If there is a image that will come to describe McLaren-Honda MK2, it will be Alonso walking away from the car after it broke down on the formation lap. Surely after that Alonso's tether must have snapped. 

He will do his home Spanish Grand Prix, before jetting off to Indy to do the 500, missing Monaco before supposedly returning for Canada in June. 

But just think, if he does well at Indy, maybe even win the second part of the 'Triple Crown' he craves (Monaco GP, Indy 500 and Le Mans) and follow in Graham Hill's pedals, will he want to come back to such incompetent machinery? 

He could spend the rest of the season stateside, competing in IndyCar, before returning in 2018, not at McLaren, and who could blame him, but rocking up at Enstone for a third stint, and where he won his two World Championships, in 2005 and 2006.

If Fernando Alonso does quit McLaren, the only real place for him to go is Renault, where he won his two titles, over a decade ago. (Image Credit: Robert Cianfione/Getty Images)
If Fernando Alonso does quit McLaren, the only real place for him to go is Renault, where he won his two titles, over a decade ago. (Image Credit: Robert Cianfione/Getty Images)

Alonso and Renault seem to work. He destroyed bridges at Ferrari, so isn't going back there, Mercedes won't take him, he is not staying at McLaren, Red Bull prefer to promote from within, and so the only serious solution would be going back to Renault.

At some point, and with all due respect to Palmer, Renault must make a choice. Who do they want in the car for 2018? A two-time F1 world champion, who is still one of the best drivers in the world, or a driver who can't make the most of the decent equipment he has?

The switch may come even earlier than expected. If Alonso does quit McLaren mid-season, and doesn't want to do a full IndyCar season, and Palmer has not picked up by mid-season, the switch could come as early as the Belgian Grand Prix in August. 

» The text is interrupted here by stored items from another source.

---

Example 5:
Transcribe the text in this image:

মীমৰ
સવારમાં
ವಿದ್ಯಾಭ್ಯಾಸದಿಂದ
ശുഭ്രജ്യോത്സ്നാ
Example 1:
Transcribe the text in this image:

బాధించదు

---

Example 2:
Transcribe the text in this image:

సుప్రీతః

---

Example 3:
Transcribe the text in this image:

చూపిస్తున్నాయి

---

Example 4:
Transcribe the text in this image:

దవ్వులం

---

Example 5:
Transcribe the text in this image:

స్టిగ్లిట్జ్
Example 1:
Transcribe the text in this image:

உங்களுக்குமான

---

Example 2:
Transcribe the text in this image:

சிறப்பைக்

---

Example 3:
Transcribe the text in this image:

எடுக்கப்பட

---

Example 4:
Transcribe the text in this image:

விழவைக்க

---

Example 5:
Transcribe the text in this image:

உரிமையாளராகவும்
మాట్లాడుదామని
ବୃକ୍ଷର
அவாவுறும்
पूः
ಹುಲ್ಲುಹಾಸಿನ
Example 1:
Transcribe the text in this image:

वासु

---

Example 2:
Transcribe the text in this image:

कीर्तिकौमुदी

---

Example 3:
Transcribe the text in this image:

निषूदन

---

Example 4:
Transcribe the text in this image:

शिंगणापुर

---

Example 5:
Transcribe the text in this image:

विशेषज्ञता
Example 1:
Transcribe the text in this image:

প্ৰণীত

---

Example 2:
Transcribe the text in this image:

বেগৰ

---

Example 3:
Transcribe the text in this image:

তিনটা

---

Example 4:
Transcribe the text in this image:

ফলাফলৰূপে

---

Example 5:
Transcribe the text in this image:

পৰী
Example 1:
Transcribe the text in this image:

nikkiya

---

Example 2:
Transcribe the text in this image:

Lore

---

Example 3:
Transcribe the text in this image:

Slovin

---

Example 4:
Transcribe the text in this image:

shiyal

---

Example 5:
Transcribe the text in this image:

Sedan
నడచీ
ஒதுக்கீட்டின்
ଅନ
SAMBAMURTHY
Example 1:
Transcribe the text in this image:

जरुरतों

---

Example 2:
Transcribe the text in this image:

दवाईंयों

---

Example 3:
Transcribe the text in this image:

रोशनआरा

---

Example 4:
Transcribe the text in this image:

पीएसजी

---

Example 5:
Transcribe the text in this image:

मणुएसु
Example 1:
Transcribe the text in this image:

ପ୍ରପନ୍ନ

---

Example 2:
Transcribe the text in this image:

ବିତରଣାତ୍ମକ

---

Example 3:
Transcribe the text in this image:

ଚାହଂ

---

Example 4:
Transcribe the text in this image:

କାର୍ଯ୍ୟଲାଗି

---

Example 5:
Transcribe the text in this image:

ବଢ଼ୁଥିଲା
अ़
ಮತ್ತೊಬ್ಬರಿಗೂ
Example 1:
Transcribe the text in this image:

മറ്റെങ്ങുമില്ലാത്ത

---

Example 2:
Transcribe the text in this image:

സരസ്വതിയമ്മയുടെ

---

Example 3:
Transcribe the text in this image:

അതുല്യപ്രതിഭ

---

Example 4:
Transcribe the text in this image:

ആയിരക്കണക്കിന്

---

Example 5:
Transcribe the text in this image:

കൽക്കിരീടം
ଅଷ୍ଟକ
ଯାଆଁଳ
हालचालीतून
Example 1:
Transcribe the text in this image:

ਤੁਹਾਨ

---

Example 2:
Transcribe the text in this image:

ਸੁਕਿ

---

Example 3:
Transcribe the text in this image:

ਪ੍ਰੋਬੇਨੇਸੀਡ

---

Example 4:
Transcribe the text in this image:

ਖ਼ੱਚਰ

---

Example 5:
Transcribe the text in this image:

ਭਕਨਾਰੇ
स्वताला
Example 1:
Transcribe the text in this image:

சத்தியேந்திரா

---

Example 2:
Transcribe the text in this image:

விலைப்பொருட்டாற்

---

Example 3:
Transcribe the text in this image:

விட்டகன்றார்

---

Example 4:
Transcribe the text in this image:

Just imagine the scene in 2018...

Lewis Hamilton - Valtteri Bottas - Mercedes

Sebastian Vettel - Kimi Raikkonen (probably) - Ferrari

Daniel Ricciardo - Max Verstappen - Red Bull

Fernando Alonso - Nico Hulkenberg - Renault

Eight of the best F1 drivers of the time, in four different cars, three major manufacturers and one with enough power to be considered one, the battle could be immense. 

(But then knowing Alonso's luck, McLaren-Honda will get its act together and be the partnership to topple Mercedes.)